I’ve been reading a lot of dystopian books. They’re popping like wild mushroom after a thunderstorm. Some are nice and some are obvious The Hunger Games reminisce, and to be perfectly honest, Divergent is one of them. Dystopian? check. Violent? check. Crooked government? check. Strong willed heroine? check, check, check. But sad to say I see a lot of plot holes and wrong conceptualization that are for me were hard to digest. I see why Katniss and the people of Panem want to start an uprising. I know why Cassia didn’t like how the society dictates their decision. It’s so obvious, there’s something wrong with their government. I don’t get it here, other factions want power? Because the Abnegation is corrupting their power? Or just simply because sorting them by trait didn’t work. As much as I wanted to understand the form of government here, it’s just too weak and too obscure for me to grasp. Sorry. But as a reader I’m really frustrated with this book. So excuse my negative review.
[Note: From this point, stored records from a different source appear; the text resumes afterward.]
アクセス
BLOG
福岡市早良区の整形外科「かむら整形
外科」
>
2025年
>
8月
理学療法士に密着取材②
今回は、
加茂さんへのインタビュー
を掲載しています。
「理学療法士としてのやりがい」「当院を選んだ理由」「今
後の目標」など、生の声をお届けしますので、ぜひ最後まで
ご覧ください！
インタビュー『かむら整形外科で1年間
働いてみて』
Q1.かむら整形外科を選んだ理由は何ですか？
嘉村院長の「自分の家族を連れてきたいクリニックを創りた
I don’t see the point why it has to be bloody (literally) violent (I’m not totally against it, if it’s necessary why not. But some of them are, I think, not even crucial to the story). Maybe it’s just me, maybe I have very different, pacifist outlook on bravery, which is very different what the book portrays. What’s with the tattoos (yeah, like that’s only sign of toughness), killing each other just to get the edge on the ranking? What’s up with too much brutality? If they didn’t pass will they kill them? They’re just gonna be factionless, and if I read it correctly these are those who have blue collar jobs. And what’s wrong with that? So they’re saying that, what, 100 years from now, being bus driver or street sweeper is not a decent job? I don’t see the reason why they need to kill each other to belong to some group. I know the sense of belongingness, I know it. I learned it. I’m not saying that they didn’t need to work hard, of course if you want to achieve something you need to work hard for it. What I’m saying is that they are staking their lives over something that doesn’t really need to bet their lives on. I feel like they entered a gang, or a criminal organization and the likes, rather than a formal, government based group, because the senseless violence is really misleading. This book is really giving me the wrong message. Like I said, I have weird concept of bravery—a less aggressive one.

As for the characters, all of them felt short. I don’t get Tris, I don’t like her. At all. Four/Tobias is just too typical for me. Didn’t leave any impression, good or bad. He is too bland. The supposed romance between them felt a bit rushed, thinly founded.

What really bothers me is the concept of grouping people by virtues; I don’t think that will ever work, fictional or reality speaking. I’m totally not convinced, it’s just way too impossible. I know, I know, it’s fiction, blah, blah, but the book said itself, you can’t sort people by qualities, because we are made of varying personalities (maybe that’s the little shrink in me talking *sigh*). Yeah, that concept wouldn’t sink in.

And before I get too worked up I’m going to wrap it now. I’m not saying it is a completely terrible book, because it isn’t. It has moment though very few. I rate it this way because I didn’t enjoy it and that’s important to me when reading a book.